#### [WORK INSTRUCTION]
Transcribe each entry exactly, without pictures.

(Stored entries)
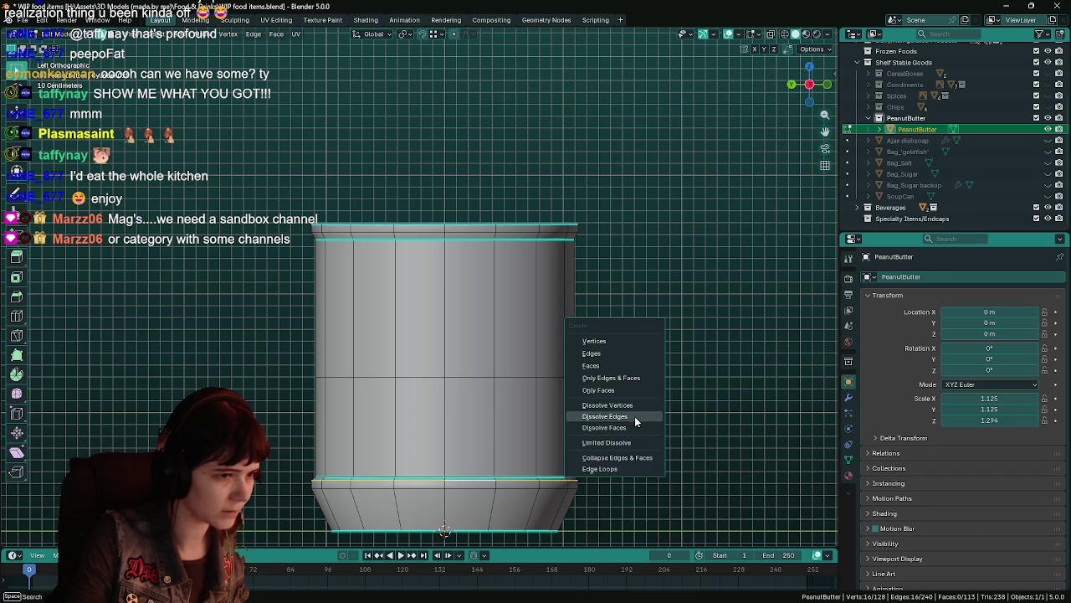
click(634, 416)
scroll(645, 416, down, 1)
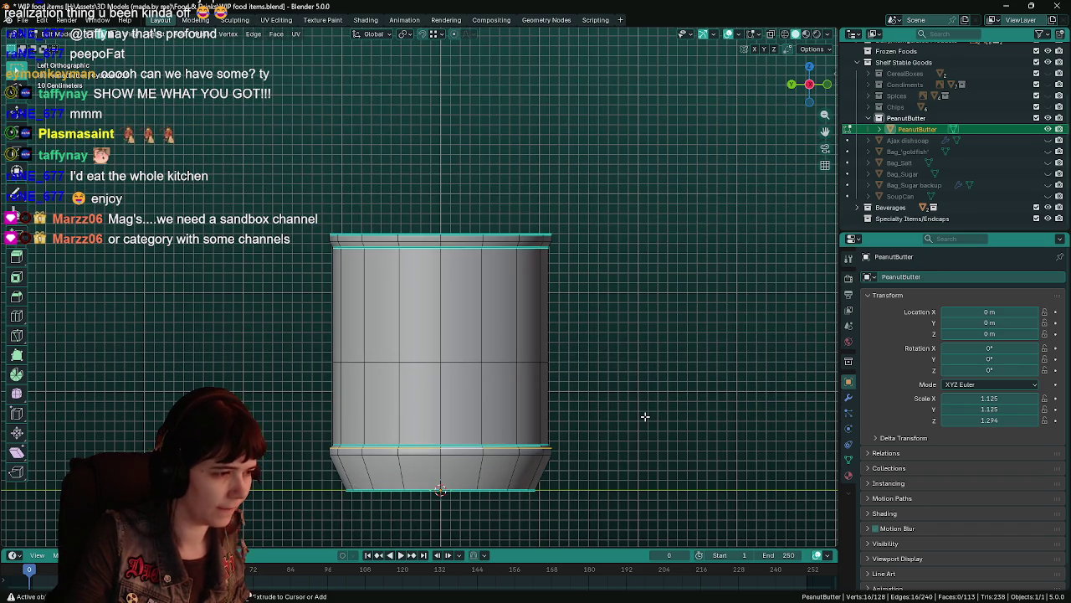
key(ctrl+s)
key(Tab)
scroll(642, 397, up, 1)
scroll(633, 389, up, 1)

#### [WRITTEN SOLUTION]
click(634, 416)
scroll(645, 416, down, 1)
key(ctrl+s)
key(Tab)
scroll(642, 397, up, 1)
scroll(633, 389, up, 1)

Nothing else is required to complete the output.